Yersinia enterocolitica is a gastrointestinal pathogen with distinctive clinical manifestations and a predilection for young children (
2). It is a member of the
Enterobacteriaceae, genus
Yersinia, which includes three pathogenic species:
Y. pestis, the agent of plague, and two enteropathogens,
Y. pseudotuberculosis and
Y. enterocolitica. Y. enterocolitica strains are differentiated by bio- and serotyping. Biotype 1A (BT1A) strains are mostly nonpathogenic, in contrast to the highly pathogenic BT1B (predominant in the United States) and low-pathogenic BT2 to -5 (dominating worldwide). Recently,
Y. enterocolitica was divided into two subspecies (
3):
enterocolitica, proposed for strains with the 16S rRNA type of American origin, and
palearctica, proposed for strains of European origin (BT1A and BT2 to -5).
Yersiniosis is the third-most-common bacterial enteric disease in Europe, and
Yersinia enterocolitica subsp.
palearctica serobiotype O:3/4 is most frequently isolated from humans and slaughter pigs (
4). Thus, deciphering the
Yersinia enterocolitica subsp.
palearctica O:3/4 genome will help to uncover the mechanisms of its successful worldwide dissemination.

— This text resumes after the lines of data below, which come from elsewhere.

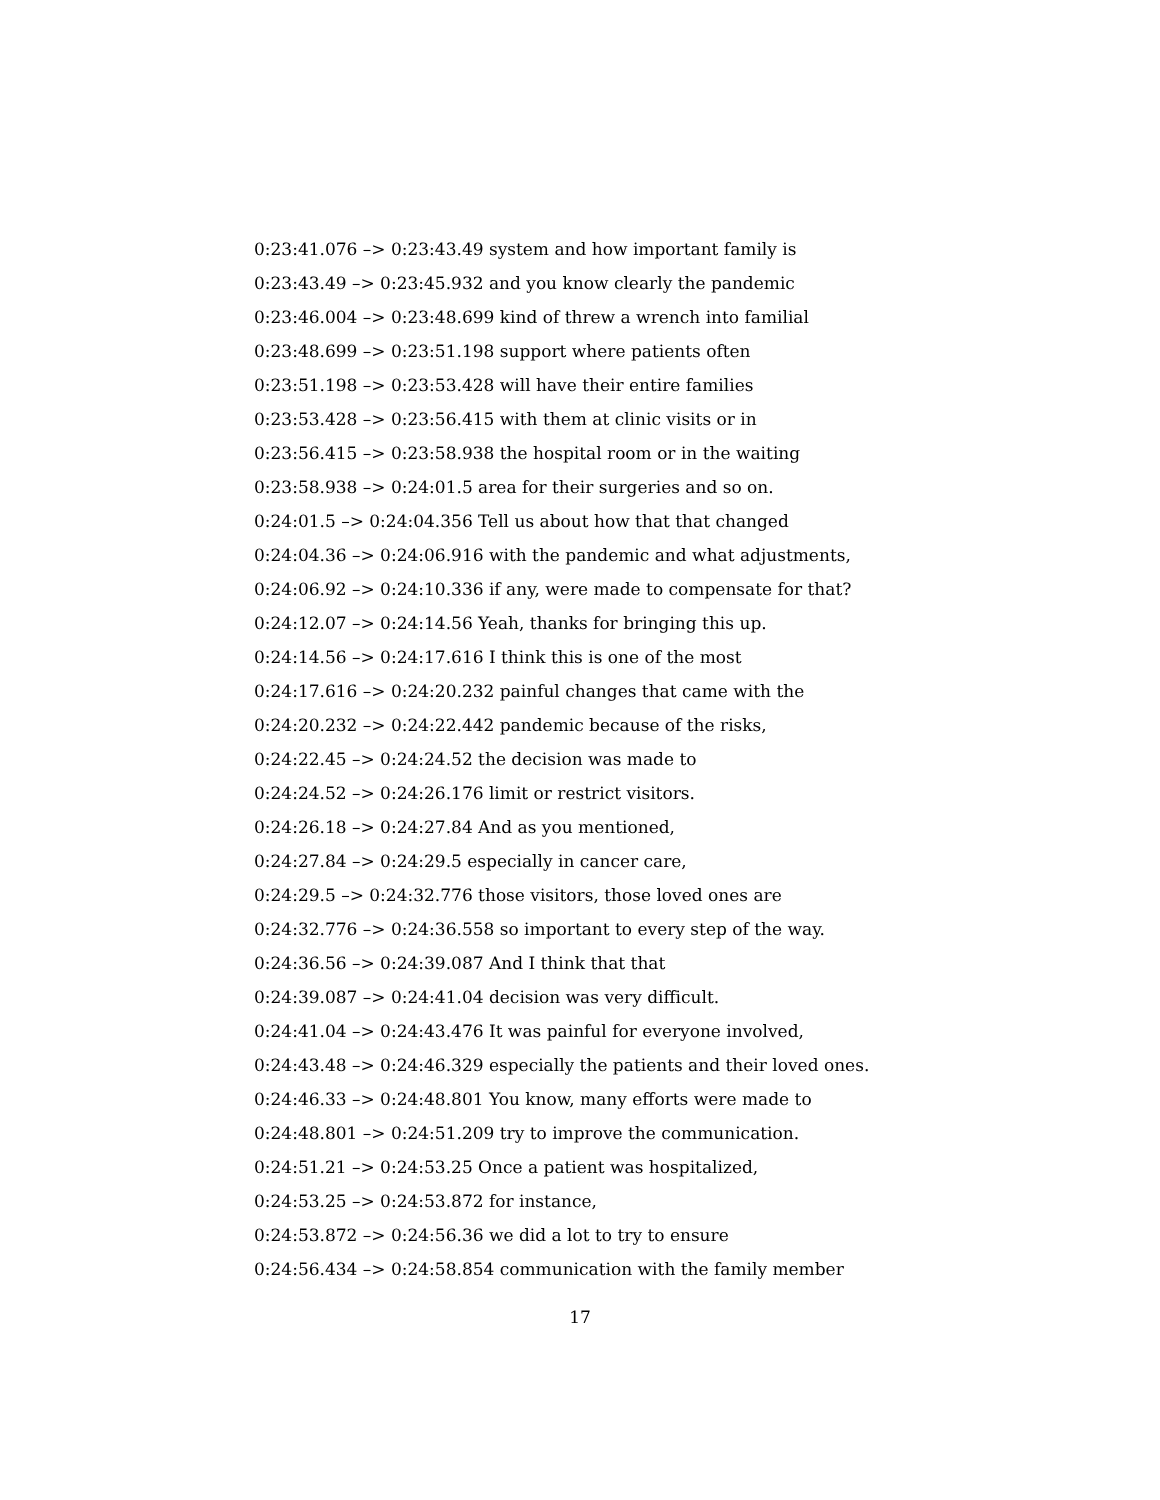0:23:41.076 –> 0:23:43.49 system and how important family is
0:23:43.49 –> 0:23:45.932 and you know clearly the pandemic
0:23:46.004 –> 0:23:48.699 kind of threw a wrench into familial
0:23:48.699 –> 0:23:51.198 support where patients often
0:23:51.198 –> 0:23:53.428 will have their entire families
0:23:53.428 –> 0:23:56.415 with them at clinic visits or in
0:23:56.415 –> 0:23:58.938 the hospital room or in the waiting
0:23:58.938 –> 0:24:01.5 area for their surgeries and so on.
0:24:01.5 –> 0:24:04.356 Tell us about how that that changed
0:24:04.36 –> 0:24:06.916 with the pandemic and what adjustments,
0:24:06.92 –> 0:24:10.336 if any, were made to compensate for that?
0:24:12.07 –> 0:24:14.56 Yeah, thanks for bringing this up.
0:24:14.56 –> 0:24:17.616 I think this is one of the most
0:24:17.616 –> 0:24:20.232 painful changes that came with the
0:24:20.232 –> 0:24:22.442 pandemic because of the risks,
0:24:22.45 –> 0:24:24.52 the decision was made to
0:24:24.52 –> 0:24:26.176 limit or restrict visitors.
0:24:26.18 –> 0:24:27.84 And as you mentioned,
0:24:27.84 –> 0:24:29.5 especially in cancer care,
0:24:29.5 –> 0:24:32.776 those visitors, those loved ones are
0:24:32.776 –> 0:24:36.558 so important to every step of the way.
0:24:36.56 –> 0:24:39.087 And I think that that
0:24:39.087 –> 0:24:41.04 decision was very difficult.
0:24:41.04 –> 0:24:43.476 It was painful for everyone involved,
0:24:43.48 –> 0:24:46.329 especially the patients and their loved ones.
0:24:46.33 –> 0:24:48.801 You know, many efforts were made to
0:24:48.801 –> 0:24:51.209 try to improve the communication.
0:24:51.21 –> 0:24:53.25 Once a patient was hospitalized,
0:24:53.25 –> 0:24:53.872 for instance,
0:24:53.872 –> 0:24:56.36 we did a lot to try to ensure
0:24:56.434 –> 0:24:58.854 communication with the family member
17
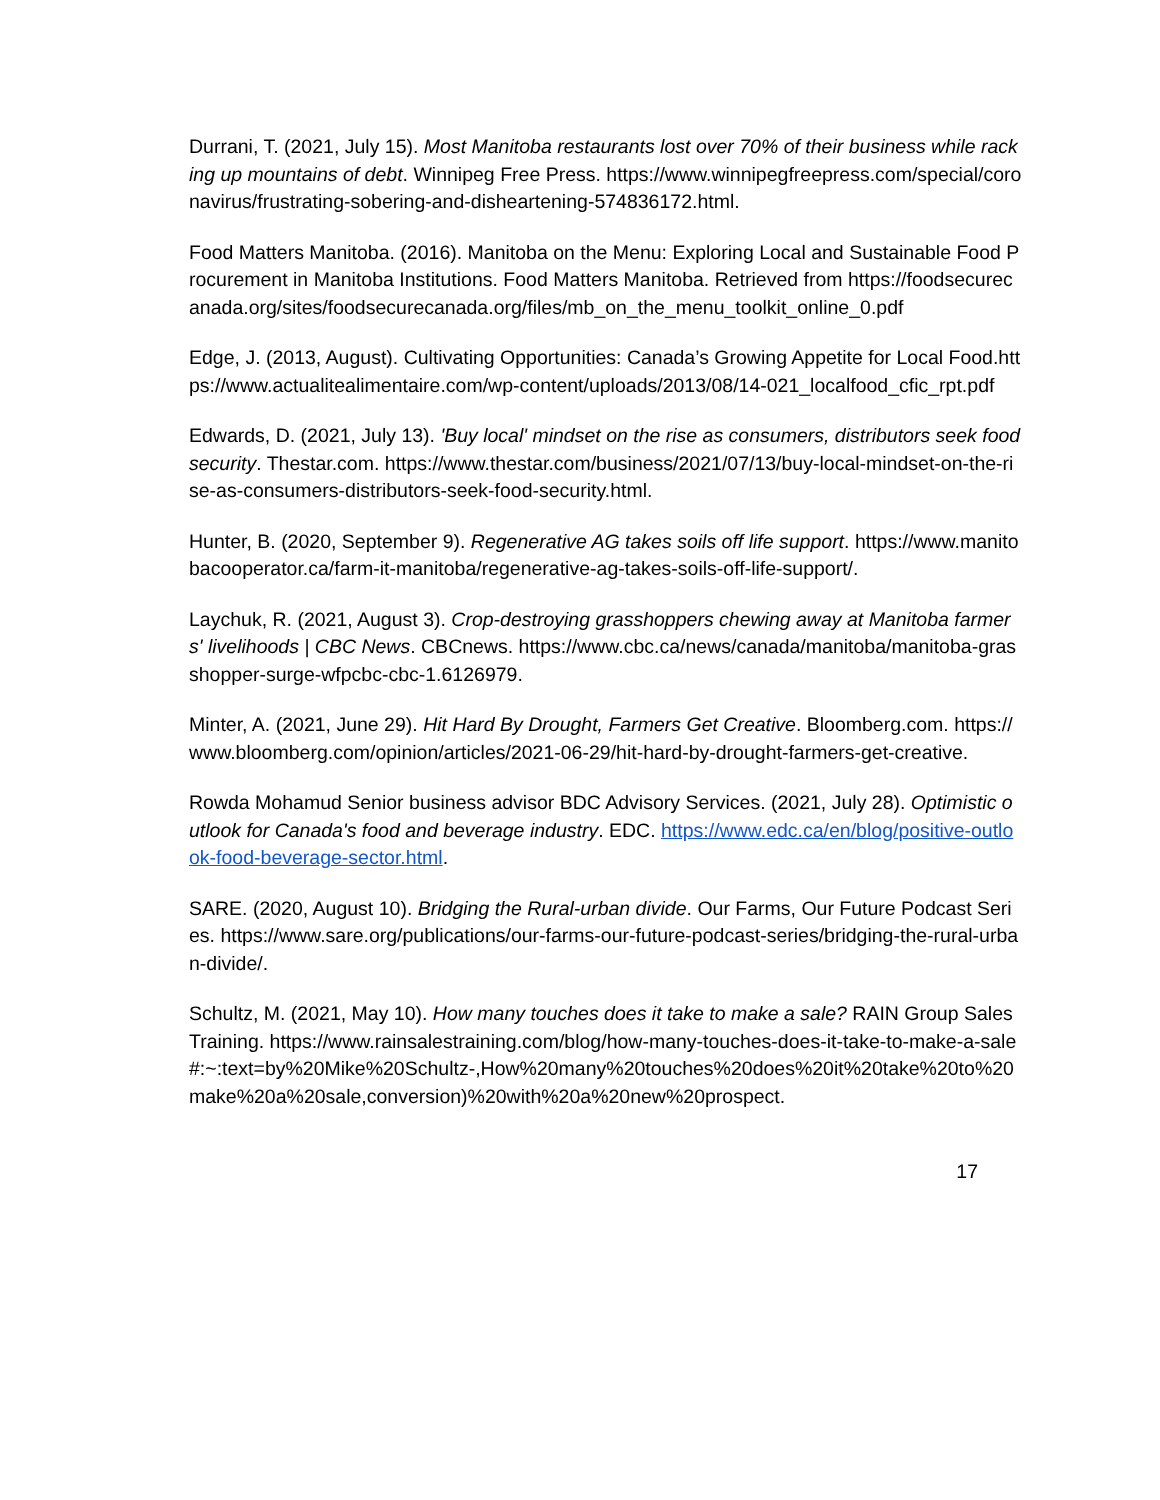Durrani, T. (2021, July 15). Most Manitoba restaurants lost over 70% of their business while racking up mountains of debt. Winnipeg Free Press. https://www.winnipegfreepress.com/special/coronavirus/frustrating-sobering-and-disheartening-574836172.html.
Food Matters Manitoba. (2016). Manitoba on the Menu: Exploring Local and Sustainable Food Procurement in Manitoba Institutions. Food Matters Manitoba. Retrieved from https://foodsecurecanada.org/sites/foodsecurecanada.org/files/mb_on_the_menu_toolkit_online_0.pdf
Edge, J. (2013, August). Cultivating Opportunities: Canada’s Growing Appetite for Local Food.https://www.actualitealimentaire.com/wp-content/uploads/2013/08/14-021_localfood_cfic_rpt.pdf
Edwards, D. (2021, July 13). 'Buy local' mindset on the rise as consumers, distributors seek food security. Thestar.com. https://www.thestar.com/business/2021/07/13/buy-local-mindset-on-the-rise-as-consumers-distributors-seek-food-security.html.
Hunter, B. (2020, September 9). Regenerative AG takes soils off life support. https://www.manitobacooperator.ca/farm-it-manitoba/regenerative-ag-takes-soils-off-life-support/.
Laychuk, R. (2021, August 3). Crop-destroying grasshoppers chewing away at Manitoba farmers' livelihoods | CBC News. CBCnews. https://www.cbc.ca/news/canada/manitoba/manitoba-grasshopper-surge-wfpcbc-cbc-1.6126979.
Minter, A. (2021, June 29). Hit Hard By Drought, Farmers Get Creative. Bloomberg.com. https://www.bloomberg.com/opinion/articles/2021-06-29/hit-hard-by-drought-farmers-get-creative.
Rowda Mohamud Senior business advisor BDC Advisory Services. (2021, July 28). Optimistic outlook for Canada's food and beverage industry. EDC. https://www.edc.ca/en/blog/positive-outlook-food-beverage-sector.html.
SARE. (2020, August 10). Bridging the Rural-urban divide. Our Farms, Our Future Podcast Series. https://www.sare.org/publications/our-farms-our-future-podcast-series/bridging-the-rural-urban-divide/.
Schultz, M. (2021, May 10). How many touches does it take to make a sale? RAIN Group Sales Training. https://www.rainsalestraining.com/blog/how-many-touches-does-it-take-to-make-a-sale#:~:text=by%20Mike%20Schultz-,How%20many%20touches%20does%20it%20take%20to%20make%20a%20sale,conversion)%20with%20a%20new%20prospect.
17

Y. enterocolitica subspecies
palearctica Y11 (DSMZ no. 13030), an O:3/4 human isolate, was selected for sequencing. The genome was determined using MegaBACE (at Integrated Genomics, Jena, Germany), a 454 Genome Sequencer (GS) 20 (at 454, Branford CT), and a 454 GS FLX Titanium (at Seq-IT, Kaiserslautern, Germany). MegaBACE sequencing produced 73,848 reads with 64,366,908 bp. The 454 GS 20 run yielded 927,998 reads with 94,454,598 bp, and the 454 GS FLX Titanium run added 240,813 reads with 105,539,453 bp. These datasets were assembled into a draft genome of 103 contigs with a total length of 4,464,482 bp using DNAstar Lasergene software (version 7.2.0; Seqman Pro). Gaps were closed manually, in cooperation with LGC Genomics (Berlin, Germany), by Sanger sequencing of PCR products. Finally, data were assembled into a complete genome sequence of 4,553,420 bp for the genome and an additional 72,460-bp contig representing the pYVO3 plasmid. For quality control, all raw data were mapped along the two contigs using 454 Reference Mapper software (version 2.3; Roche). The median sequence depth for the genome contig was 37 (1st quartile, 30; 3rd quartile, 48), and the proportion of Q40+ bases was 99.58%. For the plasmid sequence, a median depth of 12 (1st quartile, 8; 3rd quartile, 17) was achieved, with the proportion of Q40+ bases being 98.01%. The average GC content is 47%, similar to that of
Y. enterocolitica strain 8081 (NC_008800; 47.27%). The genome sequence was annotated using the RAST server (
http://rast.nmpdr.org/) (
1). This first deciphered
Y. enterocolitica subsp.
palearctica genome reflects multiple bacterial interactions and points to the structures and functions potentially involved in virulence attenuation and host adaptation.